Когда вопросы закончились, поднялся Ланин и объявил:
— Начинаем первое заседание Детсовета! Дежурные, пригласите нашего первого фигуранта — физрука Сидорова Павла Петровича!
По залу пронесся гул — уж с выходками физрука были знакомы все. И матерился он, и обзывался, это верно. Но зачеты ведь ставил, даже тем, кто пропускал пары — достаточно было купить новый мячик для спортзала. Так что отношение к нему студентов было не совсем однозначным. Многие пропускали мимо ушей его странные шутки, а кто-то просто посмеивался.
В актовый зал в сопровождении дежурных вошел среднего роста человек в спортивной форме, с лицом явно бойцовским — многочисленные шрамы и сломанный нос давали понять, что физрук занимается контактными видами спорта, в частности, боксом. Он выглядел монолитно, с движениями плавными, но полными силы — будь сейчас другой век, смело можно было бы сказать, что перед залом стоит воин.
— Сидоров Павел Петрович перед строем назвал одного из курсантов «самый русский», а другого «чудище татарское», — зачитал с листочка Ланин. — Объясните, пожалуйста, Детсовету, свои действия.
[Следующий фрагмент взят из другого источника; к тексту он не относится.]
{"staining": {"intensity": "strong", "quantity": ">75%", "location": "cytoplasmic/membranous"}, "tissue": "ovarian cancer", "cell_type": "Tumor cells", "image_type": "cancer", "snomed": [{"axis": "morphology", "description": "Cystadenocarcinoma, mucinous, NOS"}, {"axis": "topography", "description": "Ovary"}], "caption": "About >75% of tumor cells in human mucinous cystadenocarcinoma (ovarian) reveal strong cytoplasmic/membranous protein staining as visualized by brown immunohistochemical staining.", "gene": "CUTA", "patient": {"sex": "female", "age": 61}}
Что за нацизм по отношению к учащимся?
Павел Петрович развел руками:
— Ну «самый русский» — это Дмитриев Иван, вы все его знаете. Лицо у него откровенно китайское, а фамилия и имя полностью русские. Я решил пошутить.
— С какой целью вы шутите на такие темы? Вы националист? Шовинист? Ксенофоб? Зачем такие шуточки при всей группе? Вы не подумали, что такими шутками привлекаете всеобщее внимание к национальности Дмитриева? Вам известно, что в современном мире есть такое понятие, как толерантность? — нахмурился председатель.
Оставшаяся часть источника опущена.